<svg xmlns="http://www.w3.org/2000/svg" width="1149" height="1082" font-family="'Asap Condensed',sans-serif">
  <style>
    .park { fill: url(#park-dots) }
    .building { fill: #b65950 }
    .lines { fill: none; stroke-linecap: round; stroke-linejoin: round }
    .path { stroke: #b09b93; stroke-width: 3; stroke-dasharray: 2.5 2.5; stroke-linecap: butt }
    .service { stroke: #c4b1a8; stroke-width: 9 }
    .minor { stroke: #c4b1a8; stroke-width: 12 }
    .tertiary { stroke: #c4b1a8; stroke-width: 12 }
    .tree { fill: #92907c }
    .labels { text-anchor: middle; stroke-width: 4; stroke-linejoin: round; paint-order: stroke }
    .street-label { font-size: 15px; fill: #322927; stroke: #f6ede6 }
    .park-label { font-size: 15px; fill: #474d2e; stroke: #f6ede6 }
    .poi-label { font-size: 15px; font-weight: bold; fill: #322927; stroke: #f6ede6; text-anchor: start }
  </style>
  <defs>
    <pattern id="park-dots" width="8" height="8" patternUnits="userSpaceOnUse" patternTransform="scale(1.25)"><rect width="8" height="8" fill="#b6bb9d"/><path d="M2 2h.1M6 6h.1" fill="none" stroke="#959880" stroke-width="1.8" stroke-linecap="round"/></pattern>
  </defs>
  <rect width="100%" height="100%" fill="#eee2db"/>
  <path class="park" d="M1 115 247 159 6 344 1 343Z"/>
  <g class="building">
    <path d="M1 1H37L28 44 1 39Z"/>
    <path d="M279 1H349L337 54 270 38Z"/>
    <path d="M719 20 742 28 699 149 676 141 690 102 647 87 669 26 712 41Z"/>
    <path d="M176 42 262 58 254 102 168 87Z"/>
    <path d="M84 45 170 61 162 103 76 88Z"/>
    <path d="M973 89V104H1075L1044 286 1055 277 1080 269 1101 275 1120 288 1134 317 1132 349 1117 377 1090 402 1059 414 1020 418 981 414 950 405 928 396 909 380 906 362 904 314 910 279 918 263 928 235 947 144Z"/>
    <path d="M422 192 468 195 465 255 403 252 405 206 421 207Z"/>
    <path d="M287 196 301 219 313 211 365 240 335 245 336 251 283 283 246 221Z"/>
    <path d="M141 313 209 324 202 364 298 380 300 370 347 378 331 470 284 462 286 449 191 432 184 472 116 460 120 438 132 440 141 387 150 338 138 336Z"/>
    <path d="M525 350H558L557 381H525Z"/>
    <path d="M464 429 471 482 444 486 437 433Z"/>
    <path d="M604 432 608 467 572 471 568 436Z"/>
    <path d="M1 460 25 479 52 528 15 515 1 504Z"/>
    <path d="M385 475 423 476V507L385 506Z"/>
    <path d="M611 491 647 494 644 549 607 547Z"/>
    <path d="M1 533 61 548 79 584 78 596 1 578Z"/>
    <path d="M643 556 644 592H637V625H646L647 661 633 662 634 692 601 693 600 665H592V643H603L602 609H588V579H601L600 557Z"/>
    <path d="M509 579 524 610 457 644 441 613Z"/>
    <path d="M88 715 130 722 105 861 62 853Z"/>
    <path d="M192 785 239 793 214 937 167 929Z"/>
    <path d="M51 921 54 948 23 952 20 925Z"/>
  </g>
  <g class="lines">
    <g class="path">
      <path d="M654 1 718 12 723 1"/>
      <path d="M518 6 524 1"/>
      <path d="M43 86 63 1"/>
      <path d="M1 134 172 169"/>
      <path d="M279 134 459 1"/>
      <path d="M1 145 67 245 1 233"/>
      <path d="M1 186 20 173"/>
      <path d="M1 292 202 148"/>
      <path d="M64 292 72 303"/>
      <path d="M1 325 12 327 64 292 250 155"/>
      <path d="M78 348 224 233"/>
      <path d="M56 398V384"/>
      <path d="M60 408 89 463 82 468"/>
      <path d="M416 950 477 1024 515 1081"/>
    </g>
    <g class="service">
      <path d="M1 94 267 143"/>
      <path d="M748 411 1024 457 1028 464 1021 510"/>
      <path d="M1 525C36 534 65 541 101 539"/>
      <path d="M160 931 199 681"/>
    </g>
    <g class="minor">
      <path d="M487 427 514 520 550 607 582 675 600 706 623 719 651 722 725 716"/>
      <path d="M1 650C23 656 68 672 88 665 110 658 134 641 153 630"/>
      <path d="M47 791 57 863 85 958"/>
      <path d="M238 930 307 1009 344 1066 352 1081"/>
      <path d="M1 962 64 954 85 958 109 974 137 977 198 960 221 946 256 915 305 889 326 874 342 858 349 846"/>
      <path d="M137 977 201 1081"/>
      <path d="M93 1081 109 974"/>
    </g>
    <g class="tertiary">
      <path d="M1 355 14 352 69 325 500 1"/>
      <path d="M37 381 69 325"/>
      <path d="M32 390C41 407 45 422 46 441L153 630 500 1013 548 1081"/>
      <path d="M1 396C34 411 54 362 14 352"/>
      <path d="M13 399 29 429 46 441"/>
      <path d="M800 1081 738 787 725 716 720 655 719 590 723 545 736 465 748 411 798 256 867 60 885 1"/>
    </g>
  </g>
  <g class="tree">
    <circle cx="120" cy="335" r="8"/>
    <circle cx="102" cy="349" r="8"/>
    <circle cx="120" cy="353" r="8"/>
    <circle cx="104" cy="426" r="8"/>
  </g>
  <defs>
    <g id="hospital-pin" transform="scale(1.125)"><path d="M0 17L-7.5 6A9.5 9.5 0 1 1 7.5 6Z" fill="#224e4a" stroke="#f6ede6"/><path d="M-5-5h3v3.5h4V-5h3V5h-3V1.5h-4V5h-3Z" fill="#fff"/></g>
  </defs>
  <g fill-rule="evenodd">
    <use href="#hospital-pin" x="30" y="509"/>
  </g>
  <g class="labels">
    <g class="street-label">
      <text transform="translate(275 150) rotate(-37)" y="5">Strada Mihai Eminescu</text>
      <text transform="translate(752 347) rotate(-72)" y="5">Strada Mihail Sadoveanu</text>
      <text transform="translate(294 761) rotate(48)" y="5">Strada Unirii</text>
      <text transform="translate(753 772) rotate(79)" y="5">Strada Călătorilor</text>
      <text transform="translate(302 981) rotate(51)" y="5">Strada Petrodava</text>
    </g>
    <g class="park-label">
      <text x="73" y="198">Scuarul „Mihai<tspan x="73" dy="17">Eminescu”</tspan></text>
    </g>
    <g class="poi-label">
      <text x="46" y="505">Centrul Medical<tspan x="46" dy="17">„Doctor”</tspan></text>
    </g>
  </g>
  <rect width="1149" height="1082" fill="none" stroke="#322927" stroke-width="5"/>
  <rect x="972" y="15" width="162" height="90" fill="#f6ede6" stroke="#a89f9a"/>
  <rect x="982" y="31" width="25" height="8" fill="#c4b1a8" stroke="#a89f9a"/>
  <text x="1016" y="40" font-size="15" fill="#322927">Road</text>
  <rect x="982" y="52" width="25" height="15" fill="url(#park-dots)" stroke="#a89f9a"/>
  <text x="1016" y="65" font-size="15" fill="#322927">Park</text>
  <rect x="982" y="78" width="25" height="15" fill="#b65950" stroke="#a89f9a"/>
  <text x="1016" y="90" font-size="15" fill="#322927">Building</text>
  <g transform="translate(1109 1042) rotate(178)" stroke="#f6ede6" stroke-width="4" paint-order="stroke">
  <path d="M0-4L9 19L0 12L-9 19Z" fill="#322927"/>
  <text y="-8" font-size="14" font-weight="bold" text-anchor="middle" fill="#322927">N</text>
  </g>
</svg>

★ ★ ★ ★

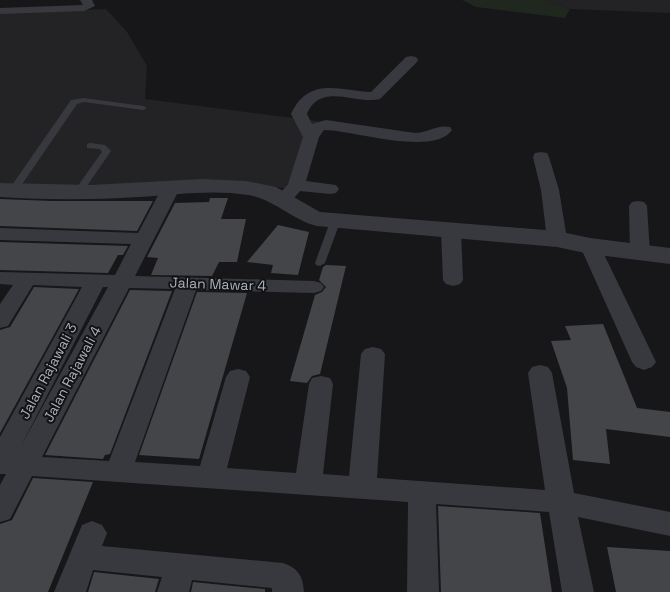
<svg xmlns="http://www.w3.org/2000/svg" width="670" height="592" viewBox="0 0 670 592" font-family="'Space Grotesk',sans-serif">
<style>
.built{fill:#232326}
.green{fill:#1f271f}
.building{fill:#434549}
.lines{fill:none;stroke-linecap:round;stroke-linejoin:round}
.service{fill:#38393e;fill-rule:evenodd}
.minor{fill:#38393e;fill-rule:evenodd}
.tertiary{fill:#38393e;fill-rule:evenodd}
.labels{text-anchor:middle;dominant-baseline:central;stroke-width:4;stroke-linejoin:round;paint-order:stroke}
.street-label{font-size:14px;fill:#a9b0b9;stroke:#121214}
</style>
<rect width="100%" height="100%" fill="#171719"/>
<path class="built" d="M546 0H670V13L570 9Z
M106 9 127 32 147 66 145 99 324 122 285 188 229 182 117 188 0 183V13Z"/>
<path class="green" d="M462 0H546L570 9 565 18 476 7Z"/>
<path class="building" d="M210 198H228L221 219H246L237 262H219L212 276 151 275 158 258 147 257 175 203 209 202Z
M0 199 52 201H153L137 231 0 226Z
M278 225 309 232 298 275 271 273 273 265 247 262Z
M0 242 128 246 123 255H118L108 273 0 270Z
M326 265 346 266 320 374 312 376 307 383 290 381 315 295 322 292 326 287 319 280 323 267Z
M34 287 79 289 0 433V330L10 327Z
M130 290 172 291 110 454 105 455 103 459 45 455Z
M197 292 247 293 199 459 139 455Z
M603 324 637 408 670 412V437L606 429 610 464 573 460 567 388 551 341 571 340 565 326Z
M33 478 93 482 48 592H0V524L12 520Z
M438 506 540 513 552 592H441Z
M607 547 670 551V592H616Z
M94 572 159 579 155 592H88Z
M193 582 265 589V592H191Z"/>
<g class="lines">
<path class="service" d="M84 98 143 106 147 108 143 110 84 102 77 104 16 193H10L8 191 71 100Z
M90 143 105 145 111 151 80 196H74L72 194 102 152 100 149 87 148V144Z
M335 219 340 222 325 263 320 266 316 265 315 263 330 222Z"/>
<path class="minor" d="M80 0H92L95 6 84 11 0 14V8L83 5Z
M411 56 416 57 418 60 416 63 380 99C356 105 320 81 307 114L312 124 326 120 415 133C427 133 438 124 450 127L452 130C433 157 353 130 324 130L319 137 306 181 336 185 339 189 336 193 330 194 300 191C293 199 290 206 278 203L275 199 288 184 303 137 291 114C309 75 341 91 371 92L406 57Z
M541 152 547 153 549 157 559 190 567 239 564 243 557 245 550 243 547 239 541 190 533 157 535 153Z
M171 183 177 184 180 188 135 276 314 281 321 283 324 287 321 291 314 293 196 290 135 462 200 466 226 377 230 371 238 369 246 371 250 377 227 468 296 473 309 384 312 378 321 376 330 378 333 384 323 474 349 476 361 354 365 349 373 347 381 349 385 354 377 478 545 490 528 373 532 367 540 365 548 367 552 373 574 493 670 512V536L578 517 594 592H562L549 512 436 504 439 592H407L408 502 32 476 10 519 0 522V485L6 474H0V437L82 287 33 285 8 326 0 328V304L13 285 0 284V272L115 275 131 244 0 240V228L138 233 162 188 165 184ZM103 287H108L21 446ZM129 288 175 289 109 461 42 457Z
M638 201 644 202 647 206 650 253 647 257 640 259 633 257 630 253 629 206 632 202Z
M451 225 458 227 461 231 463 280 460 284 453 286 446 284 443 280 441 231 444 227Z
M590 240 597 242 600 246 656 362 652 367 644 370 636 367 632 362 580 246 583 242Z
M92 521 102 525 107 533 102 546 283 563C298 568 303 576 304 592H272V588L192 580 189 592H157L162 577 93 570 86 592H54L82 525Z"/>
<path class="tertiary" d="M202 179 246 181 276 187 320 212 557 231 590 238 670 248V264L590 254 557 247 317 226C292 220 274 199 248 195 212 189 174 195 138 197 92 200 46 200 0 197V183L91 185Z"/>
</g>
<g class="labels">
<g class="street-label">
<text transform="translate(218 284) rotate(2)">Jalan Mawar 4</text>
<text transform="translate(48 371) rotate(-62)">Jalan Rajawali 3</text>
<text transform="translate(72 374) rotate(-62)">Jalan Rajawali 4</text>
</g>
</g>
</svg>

★ ★ ★ ★

ACTION ITEM: Throughout the data, tally the lines that hold the string "evenodd" and report the tally alone.

SOLVED PROBLEM: 4